** Opening INFORMATION block **

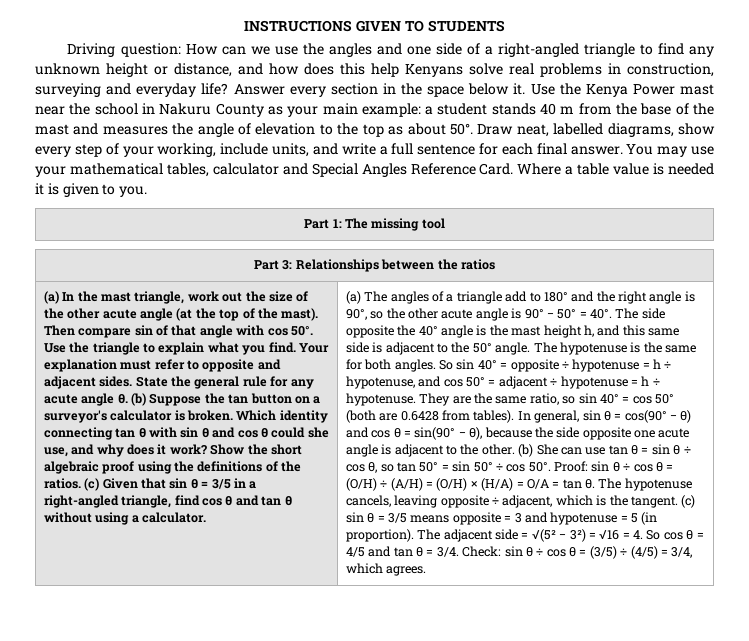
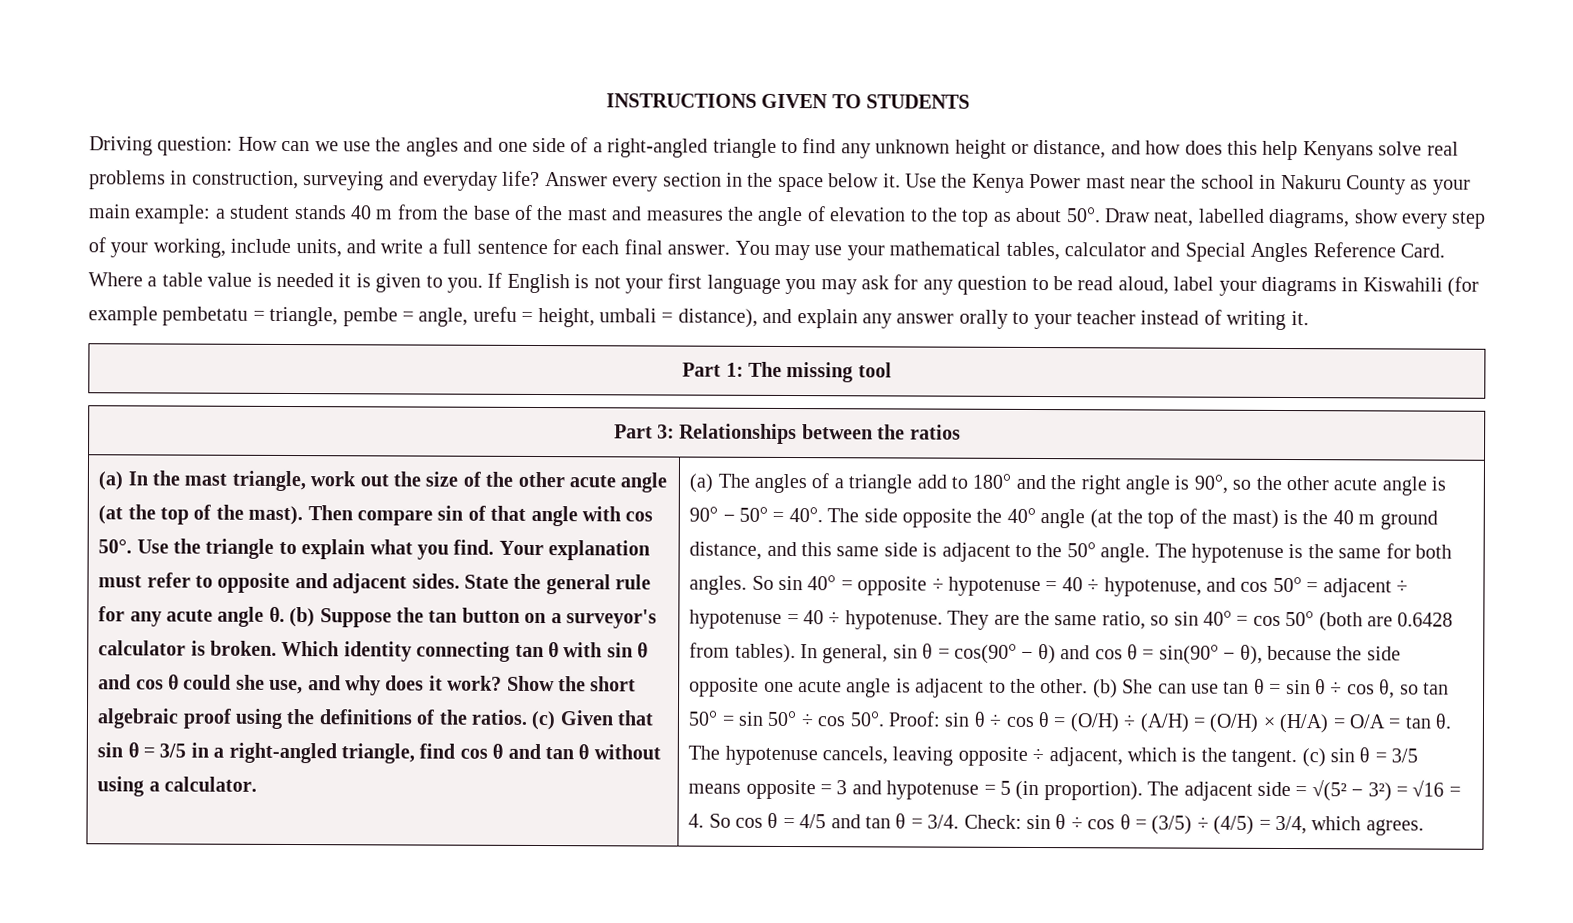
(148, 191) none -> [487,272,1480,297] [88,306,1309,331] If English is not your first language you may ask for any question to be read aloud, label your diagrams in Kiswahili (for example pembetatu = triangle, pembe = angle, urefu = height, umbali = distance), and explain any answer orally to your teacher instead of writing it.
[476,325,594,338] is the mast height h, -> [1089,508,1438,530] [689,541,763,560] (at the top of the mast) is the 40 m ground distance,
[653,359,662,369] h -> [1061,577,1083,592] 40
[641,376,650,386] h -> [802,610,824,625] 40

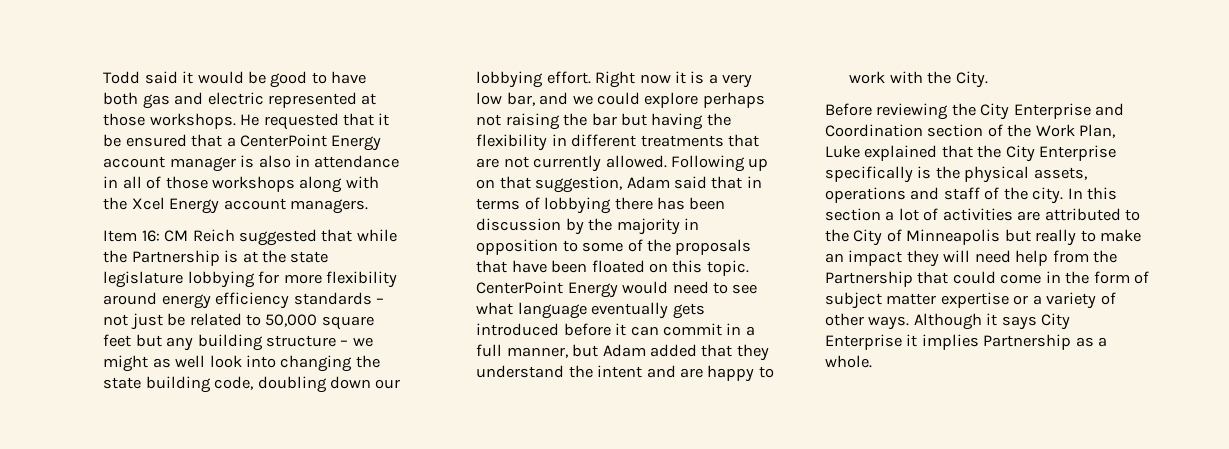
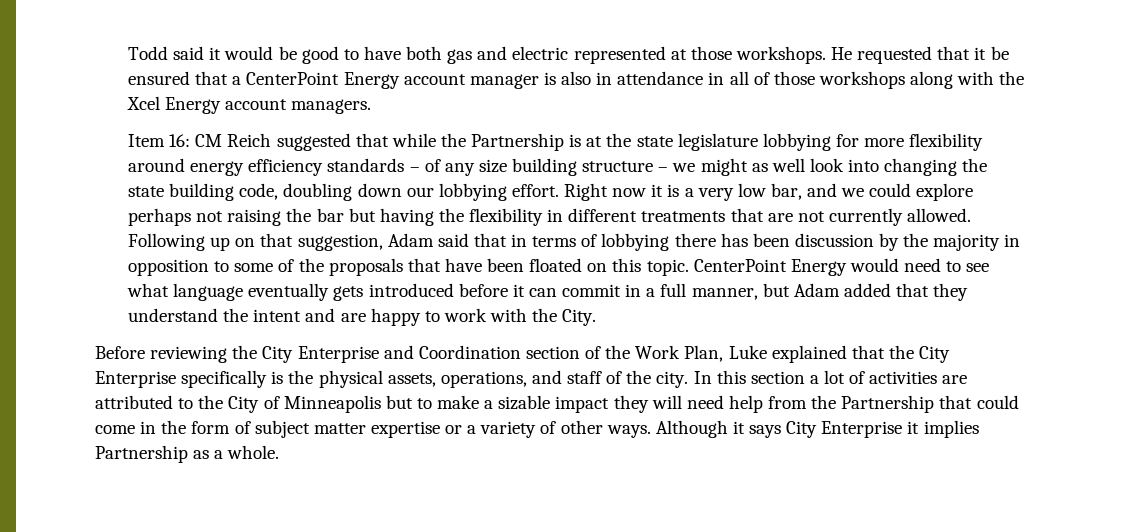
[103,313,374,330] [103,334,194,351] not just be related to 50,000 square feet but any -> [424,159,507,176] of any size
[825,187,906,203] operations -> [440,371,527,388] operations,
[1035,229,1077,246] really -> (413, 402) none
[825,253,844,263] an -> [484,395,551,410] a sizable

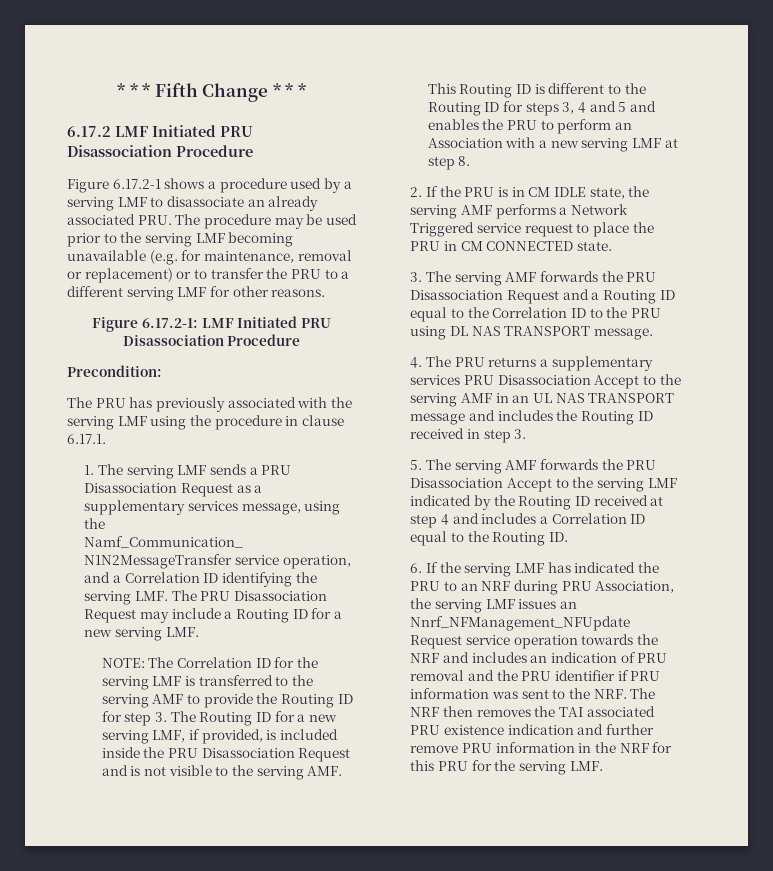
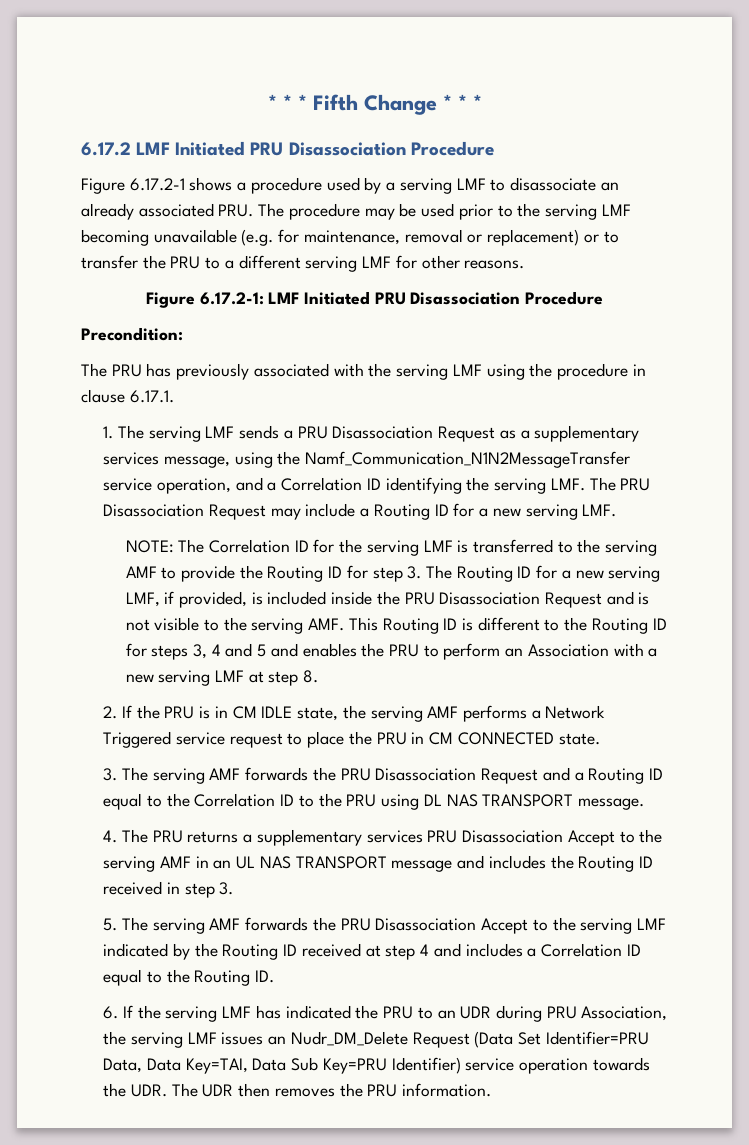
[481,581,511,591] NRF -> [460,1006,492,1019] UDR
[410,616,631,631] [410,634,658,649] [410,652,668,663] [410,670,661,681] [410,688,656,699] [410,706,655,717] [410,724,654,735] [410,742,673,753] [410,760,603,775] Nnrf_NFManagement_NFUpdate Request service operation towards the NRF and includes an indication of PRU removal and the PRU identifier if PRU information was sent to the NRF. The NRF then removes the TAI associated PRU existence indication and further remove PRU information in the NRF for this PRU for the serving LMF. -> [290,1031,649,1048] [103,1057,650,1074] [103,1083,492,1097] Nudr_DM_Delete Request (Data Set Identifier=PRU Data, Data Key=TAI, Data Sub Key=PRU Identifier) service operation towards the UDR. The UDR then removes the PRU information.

** Closing INFORMATION block **

- EXERCISE DIRECTIONS: Retype the records exactly. Any image in them should not appear in what you write.

- RESULT OF THIS EXERCISE:
(148, 191) none -> [487,272,1480,297] [88,306,1309,331] If English is not your first language you may ask for any question to be read aloud, label your diagrams in Kiswahili (for example pembetatu = triangle, pembe = angle, urefu = height, umbali = distance), and explain any answer orally to your teacher instead of writing it.
[476,325,594,338] is the mast height h, -> [1089,508,1438,530] [689,541,763,560] (at the top of the mast) is the 40 m ground distance,
[653,359,662,369] h -> [1061,577,1083,592] 40
[641,376,650,386] h -> [802,610,824,625] 40

[103,313,374,330] [103,334,194,351] not just be related to 50,000 square feet but any -> [424,159,507,176] of any size
[825,187,906,203] operations -> [440,371,527,388] operations,
[1035,229,1077,246] really -> (413, 402) none
[825,253,844,263] an -> [484,395,551,410] a sizable

[481,581,511,591] NRF -> [460,1006,492,1019] UDR
[410,616,631,631] [410,634,658,649] [410,652,668,663] [410,670,661,681] [410,688,656,699] [410,706,655,717] [410,724,654,735] [410,742,673,753] [410,760,603,775] Nnrf_NFManagement_NFUpdate Request service operation towards the NRF and includes an indication of PRU removal and the PRU identifier if PRU information was sent to the NRF. The NRF then removes the TAI associated PRU existence indication and further remove PRU information in the NRF for this PRU for the serving LMF. -> [290,1031,649,1048] [103,1057,650,1074] [103,1083,492,1097] Nudr_DM_Delete Request (Data Set Identifier=PRU Data, Data Key=TAI, Data Sub Key=PRU Identifier) service operation towards the UDR. The UDR then removes the PRU information.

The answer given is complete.